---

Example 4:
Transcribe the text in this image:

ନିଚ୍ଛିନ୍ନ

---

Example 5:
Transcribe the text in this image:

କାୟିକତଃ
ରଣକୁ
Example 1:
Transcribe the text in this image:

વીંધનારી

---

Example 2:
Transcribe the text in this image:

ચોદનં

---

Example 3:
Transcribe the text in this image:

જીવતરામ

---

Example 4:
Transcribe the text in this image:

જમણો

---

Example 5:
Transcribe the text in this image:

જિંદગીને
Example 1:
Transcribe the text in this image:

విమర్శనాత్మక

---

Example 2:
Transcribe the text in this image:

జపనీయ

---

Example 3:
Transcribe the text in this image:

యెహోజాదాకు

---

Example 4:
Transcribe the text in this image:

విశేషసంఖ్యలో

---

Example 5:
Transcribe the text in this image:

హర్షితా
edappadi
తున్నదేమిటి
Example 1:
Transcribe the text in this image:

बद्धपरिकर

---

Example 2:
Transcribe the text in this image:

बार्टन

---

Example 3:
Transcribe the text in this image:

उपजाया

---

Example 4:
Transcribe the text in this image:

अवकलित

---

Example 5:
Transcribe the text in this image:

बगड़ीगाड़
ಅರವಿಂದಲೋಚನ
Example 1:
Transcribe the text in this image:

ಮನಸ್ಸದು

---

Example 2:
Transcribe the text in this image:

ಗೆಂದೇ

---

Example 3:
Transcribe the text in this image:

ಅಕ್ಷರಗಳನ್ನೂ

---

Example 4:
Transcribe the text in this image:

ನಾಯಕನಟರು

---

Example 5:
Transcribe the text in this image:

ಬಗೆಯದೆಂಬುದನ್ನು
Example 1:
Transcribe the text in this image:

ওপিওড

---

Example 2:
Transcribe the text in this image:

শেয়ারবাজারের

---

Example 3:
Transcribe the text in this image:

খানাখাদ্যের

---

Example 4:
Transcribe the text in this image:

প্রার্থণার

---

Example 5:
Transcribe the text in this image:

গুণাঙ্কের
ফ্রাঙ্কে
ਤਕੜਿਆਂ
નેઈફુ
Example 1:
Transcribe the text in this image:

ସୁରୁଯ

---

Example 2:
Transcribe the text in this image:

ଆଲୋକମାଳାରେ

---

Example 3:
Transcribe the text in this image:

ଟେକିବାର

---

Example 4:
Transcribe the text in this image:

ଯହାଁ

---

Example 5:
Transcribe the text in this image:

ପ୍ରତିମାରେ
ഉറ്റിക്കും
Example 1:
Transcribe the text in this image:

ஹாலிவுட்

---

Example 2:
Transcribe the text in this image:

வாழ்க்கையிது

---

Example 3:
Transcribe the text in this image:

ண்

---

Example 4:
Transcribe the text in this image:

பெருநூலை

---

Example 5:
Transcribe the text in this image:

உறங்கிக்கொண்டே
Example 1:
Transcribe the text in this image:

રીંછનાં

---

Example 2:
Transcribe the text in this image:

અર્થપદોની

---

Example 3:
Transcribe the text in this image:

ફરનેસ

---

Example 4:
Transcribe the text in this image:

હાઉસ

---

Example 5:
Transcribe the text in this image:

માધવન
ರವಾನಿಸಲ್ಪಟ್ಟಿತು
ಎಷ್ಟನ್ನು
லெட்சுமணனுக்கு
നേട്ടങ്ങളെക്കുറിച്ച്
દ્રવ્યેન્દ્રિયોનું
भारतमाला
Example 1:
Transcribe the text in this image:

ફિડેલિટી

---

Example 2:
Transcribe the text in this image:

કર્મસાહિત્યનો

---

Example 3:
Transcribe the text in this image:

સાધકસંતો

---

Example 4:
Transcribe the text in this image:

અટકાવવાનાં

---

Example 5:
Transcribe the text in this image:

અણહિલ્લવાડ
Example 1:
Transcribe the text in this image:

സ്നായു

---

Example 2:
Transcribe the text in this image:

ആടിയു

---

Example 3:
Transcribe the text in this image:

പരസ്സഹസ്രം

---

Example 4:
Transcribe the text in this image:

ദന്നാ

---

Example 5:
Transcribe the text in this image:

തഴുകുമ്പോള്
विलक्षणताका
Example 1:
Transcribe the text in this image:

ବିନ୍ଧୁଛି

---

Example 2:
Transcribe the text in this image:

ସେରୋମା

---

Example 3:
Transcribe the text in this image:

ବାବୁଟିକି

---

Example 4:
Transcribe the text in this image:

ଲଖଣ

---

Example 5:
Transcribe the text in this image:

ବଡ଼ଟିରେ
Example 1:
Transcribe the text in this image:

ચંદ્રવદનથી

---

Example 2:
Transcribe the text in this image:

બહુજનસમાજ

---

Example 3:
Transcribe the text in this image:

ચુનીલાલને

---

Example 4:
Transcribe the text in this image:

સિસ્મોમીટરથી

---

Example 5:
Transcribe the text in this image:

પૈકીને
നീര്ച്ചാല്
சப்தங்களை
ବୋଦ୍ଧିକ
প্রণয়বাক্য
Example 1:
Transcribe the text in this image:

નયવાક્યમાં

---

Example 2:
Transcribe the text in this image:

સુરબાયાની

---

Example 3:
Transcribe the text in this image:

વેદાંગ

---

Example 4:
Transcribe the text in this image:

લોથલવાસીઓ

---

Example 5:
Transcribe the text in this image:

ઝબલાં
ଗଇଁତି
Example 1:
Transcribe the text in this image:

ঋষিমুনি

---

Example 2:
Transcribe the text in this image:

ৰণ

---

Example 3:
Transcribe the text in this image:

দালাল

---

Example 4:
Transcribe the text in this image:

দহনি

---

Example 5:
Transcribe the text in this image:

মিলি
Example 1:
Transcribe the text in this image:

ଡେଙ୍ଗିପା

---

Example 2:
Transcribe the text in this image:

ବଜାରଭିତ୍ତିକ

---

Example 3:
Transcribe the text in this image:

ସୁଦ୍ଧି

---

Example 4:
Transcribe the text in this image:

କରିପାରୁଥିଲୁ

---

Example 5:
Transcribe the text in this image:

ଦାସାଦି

■ **Assignment**: Write out each line exactly, as it is shown above.

■ **Solution to the exercise**:
---

Example 4:
Transcribe the text in this image:

ନିଚ୍ଛିନ୍ନ

---

Example 5:
Transcribe the text in this image:

କାୟିକତଃ
ରଣକୁ
Example 1:
Transcribe the text in this image:

વીંધનારી

---

Example 2:
Transcribe the text in this image:

ચોદનં

---

Example 3:
Transcribe the text in this image:

જીવતરામ

---

Example 4:
Transcribe the text in this image:

જમણો

---

Example 5:
Transcribe the text in this image:

જિંદગીને
Example 1:
Transcribe the text in this image:

విమర్శనాత్మక

---

Example 2:
Transcribe the text in this image:

జపనీయ

---

Example 3:
Transcribe the text in this image:

యెహోజాదాకు

---

Example 4:
Transcribe the text in this image:

విశేషసంఖ్యలో

---

Example 5:
Transcribe the text in this image:

హర్షితా
edappadi
తున్నదేమిటి
Example 1:
Transcribe the text in this image:

बद्धपरिकर

---

Example 2:
Transcribe the text in this image:

बार्टन

---

Example 3:
Transcribe the text in this image:

उपजाया

---

Example 4:
Transcribe the text in this image:

अवकलित

---

Example 5:
Transcribe the text in this image:

बगड़ीगाड़
ಅರವಿಂದಲೋಚನ
Example 1:
Transcribe the text in this image:

ಮನಸ್ಸದು

---

Example 2:
Transcribe the text in this image:

ಗೆಂದೇ

---

Example 3:
Transcribe the text in this image:

ಅಕ್ಷರಗಳನ್ನೂ

---

Example 4:
Transcribe the text in this image:

ನಾಯಕನಟರು

---

Example 5:
Transcribe the text in this image:

ಬಗೆಯದೆಂಬುದನ್ನು
Example 1:
Transcribe the text in this image:

ওপিওড

---

Example 2:
Transcribe the text in this image:

শেয়ারবাজারের

---

Example 3:
Transcribe the text in this image:

খানাখাদ্যের

---

Example 4:
Transcribe the text in this image:

প্রার্থণার

---

Example 5:
Transcribe the text in this image:

গুণাঙ্কের
ফ্রাঙ্কে
ਤਕੜਿਆਂ
નેઈફુ
Example 1:
Transcribe the text in this image:

ସୁରୁଯ

---

Example 2:
Transcribe the text in this image:

ଆଲୋକମାଳାରେ

---

Example 3:
Transcribe the text in this image:

ଟେକିବାର

---

Example 4:
Transcribe the text in this image:

ଯହାଁ

---

Example 5:
Transcribe the text in this image:

ପ୍ରତିମାରେ
ഉറ്റിക്കും
Example 1:
Transcribe the text in this image:

ஹாலிவுட்

---

Example 2:
Transcribe the text in this image:

வாழ்க்கையிது

---

Example 3:
Transcribe the text in this image:

ண்

---

Example 4:
Transcribe the text in this image:

பெருநூலை

---

Example 5:
Transcribe the text in this image:

உறங்கிக்கொண்டே
Example 1:
Transcribe the text in this image:

રીંછનાં

---

Example 2:
Transcribe the text in this image:

અર્થપદોની

---

Example 3:
Transcribe the text in this image:

ફરનેસ

---

Example 4:
Transcribe the text in this image:

હાઉસ

---

Example 5:
Transcribe the text in this image:

માધવન
ರವಾನಿಸಲ್ಪಟ್ಟಿತು
ಎಷ್ಟನ್ನು
லெட்சுமணனுக்கு
നേട്ടങ്ങളെക്കുറിച്ച്
દ્રવ્યેન્દ્રિયોનું
भारतमाला
Example 1:
Transcribe the text in this image:

ફિડેલિટી

---

Example 2:
Transcribe the text in this image:

કર્મસાહિત્યનો

---

Example 3:
Transcribe the text in this image:

સાધકસંતો

---

Example 4:
Transcribe the text in this image:

અટકાવવાનાં

---

Example 5:
Transcribe the text in this image:

અણહિલ્લવાડ
Example 1:
Transcribe the text in this image:

സ്നായു

---

Example 2:
Transcribe the text in this image:

ആടിയു

---

Example 3:
Transcribe the text in this image:

പരസ്സഹസ്രം

---

Example 4:
Transcribe the text in this image:

ദന്നാ

---

Example 5:
Transcribe the text in this image:

തഴുകുമ്പോള്
विलक्षणताका
Example 1:
Transcribe the text in this image:

ବିନ୍ଧୁଛି

---

Example 2:
Transcribe the text in this image:

ସେରୋମା

---

Example 3:
Transcribe the text in this image:

ବାବୁଟିକି

---

Example 4:
Transcribe the text in this image:

ଲଖଣ

---

Example 5:
Transcribe the text in this image:

ବଡ଼ଟିରେ
Example 1:
Transcribe the text in this image:

ચંદ્રવદનથી

---

Example 2:
Transcribe the text in this image:

બહુજનસમાજ

---

Example 3:
Transcribe the text in this image:

ચુનીલાલને

---

Example 4:
Transcribe the text in this image:

સિસ્મોમીટરથી

---

Example 5:
Transcribe the text in this image:

પૈકીને
നീര്ച്ചാല്
சப்தங்களை
ବୋଦ୍ଧିକ
প্রণয়বাক্য
Example 1:
Transcribe the text in this image:

નયવાક્યમાં

---

Example 2:
Transcribe the text in this image:

સુરબાયાની

---

Example 3:
Transcribe the text in this image:

વેદાંગ

---

Example 4:
Transcribe the text in this image:

લોથલવાસીઓ

---

Example 5:
Transcribe the text in this image:

ઝબલાં
ଗଇଁତି
Example 1:
Transcribe the text in this image:

ঋষিমুনি

---

Example 2:
Transcribe the text in this image:

ৰণ

---

Example 3:
Transcribe the text in this image:

দালাল

---

Example 4:
Transcribe the text in this image:

দহনি

---

Example 5:
Transcribe the text in this image:

মিলি
Example 1:
Transcribe the text in this image:

ଡେଙ୍ଗିପା

---

Example 2:
Transcribe the text in this image:

ବଜାରଭିତ୍ତିକ

---

Example 3:
Transcribe the text in this image:

ସୁଦ୍ଧି

---

Example 4:
Transcribe the text in this image:

କରିପାରୁଥିଲୁ

---

Example 5:
Transcribe the text in this image:

ଦାସାଦି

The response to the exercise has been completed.